Magnetic properties, phase evolution, and microstructure of melt spun Sm(Co,M)xCy (M=Hf and Zr; x=5–9; y=–0.15) ribbons

Abstract

Magnetic properties, phase evolution, and microstructure of melt spun Sm(Co0.97M0.03)xCy (M=Hf and Zr; x=5–9; y=0–0.15) ribbons quenched at the wheel speed of 40 m/s have been investigated. X-ray diffraction analysis show that the main phases exist in Sm(Co0.97M0.03)x ribbons are 1:5 for x=5 and 5.5, 1:5 and 1:7 for x=6 and 6.5, 1:7 for x=7 and 7.5, 1:7 and 2:17 for x=8, and 2:17 for x=8.5 and 9. The grain size of 200–500 nm for these two series of ribbons is almost unchanged when x is increased from 5 to 9. Accordingly, the magnetic properties of Sm(Co0.97M0.03)x ribbons (M=Hf and Zr) are mainly dominated by their phase constitutions.

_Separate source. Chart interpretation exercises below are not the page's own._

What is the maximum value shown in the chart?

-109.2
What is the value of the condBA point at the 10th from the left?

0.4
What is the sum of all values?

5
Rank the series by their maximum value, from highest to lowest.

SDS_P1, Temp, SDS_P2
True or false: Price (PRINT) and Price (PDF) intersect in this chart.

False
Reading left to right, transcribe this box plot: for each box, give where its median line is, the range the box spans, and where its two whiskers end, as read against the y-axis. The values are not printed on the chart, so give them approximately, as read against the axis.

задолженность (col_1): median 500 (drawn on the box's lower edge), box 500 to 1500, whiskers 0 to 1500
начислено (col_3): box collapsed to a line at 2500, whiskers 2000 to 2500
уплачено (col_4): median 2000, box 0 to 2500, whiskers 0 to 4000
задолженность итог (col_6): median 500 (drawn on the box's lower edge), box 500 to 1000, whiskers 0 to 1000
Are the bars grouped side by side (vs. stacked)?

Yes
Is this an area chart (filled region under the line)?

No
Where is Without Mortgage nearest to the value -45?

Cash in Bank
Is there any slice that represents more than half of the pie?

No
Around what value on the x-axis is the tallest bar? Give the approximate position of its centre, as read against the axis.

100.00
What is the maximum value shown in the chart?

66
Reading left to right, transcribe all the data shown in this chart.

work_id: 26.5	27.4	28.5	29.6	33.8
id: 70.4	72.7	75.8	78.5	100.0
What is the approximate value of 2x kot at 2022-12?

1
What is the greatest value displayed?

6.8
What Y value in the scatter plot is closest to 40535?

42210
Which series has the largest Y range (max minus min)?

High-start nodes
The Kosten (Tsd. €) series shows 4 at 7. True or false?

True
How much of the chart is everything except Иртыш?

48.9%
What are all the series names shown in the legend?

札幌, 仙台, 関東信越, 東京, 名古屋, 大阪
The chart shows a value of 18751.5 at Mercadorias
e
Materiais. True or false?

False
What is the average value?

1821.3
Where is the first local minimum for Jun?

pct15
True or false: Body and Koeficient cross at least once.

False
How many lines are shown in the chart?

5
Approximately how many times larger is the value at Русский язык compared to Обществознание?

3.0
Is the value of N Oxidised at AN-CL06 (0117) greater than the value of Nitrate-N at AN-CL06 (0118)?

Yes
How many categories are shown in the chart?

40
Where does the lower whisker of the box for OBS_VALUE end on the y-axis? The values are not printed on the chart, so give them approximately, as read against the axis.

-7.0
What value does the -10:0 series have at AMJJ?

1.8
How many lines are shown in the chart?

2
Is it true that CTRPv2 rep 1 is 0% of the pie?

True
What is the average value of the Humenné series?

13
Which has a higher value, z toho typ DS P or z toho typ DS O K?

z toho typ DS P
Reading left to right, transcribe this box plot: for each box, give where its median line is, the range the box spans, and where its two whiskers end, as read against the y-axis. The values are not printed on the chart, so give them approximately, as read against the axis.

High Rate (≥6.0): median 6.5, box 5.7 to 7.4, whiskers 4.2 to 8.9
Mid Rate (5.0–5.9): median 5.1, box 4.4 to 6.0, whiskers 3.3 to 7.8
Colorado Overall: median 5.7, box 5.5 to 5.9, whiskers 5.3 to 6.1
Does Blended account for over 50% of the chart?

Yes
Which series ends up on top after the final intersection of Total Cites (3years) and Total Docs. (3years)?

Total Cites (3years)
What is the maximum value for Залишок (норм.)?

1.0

Furthermore, a slight addition of C to Sm(Co0.97M0.03)x ribbons refines the grain size down to 10–50 nm, resulting in the improvement of magnetic properties. Sm(Co0.97Hf0.03)7.5C0.1 ribbons show the optimal magnetic properties of Br=6.9 kG, Hic=9.2 kOe, and (BH)max=10.0 MGOe. For the Sm-lean Sm(Co,Hf)xCy (x=8.5–9) ribbons, higher Hf and C content are required to improve the magnetic properties. The magnetic properties of Br=6.8 kG, Hic=6.2 kOe, and (BH)max=7.2 MGOe could be obtained in Sm(Co0.94Hf0.06)9C0.15 ribbons.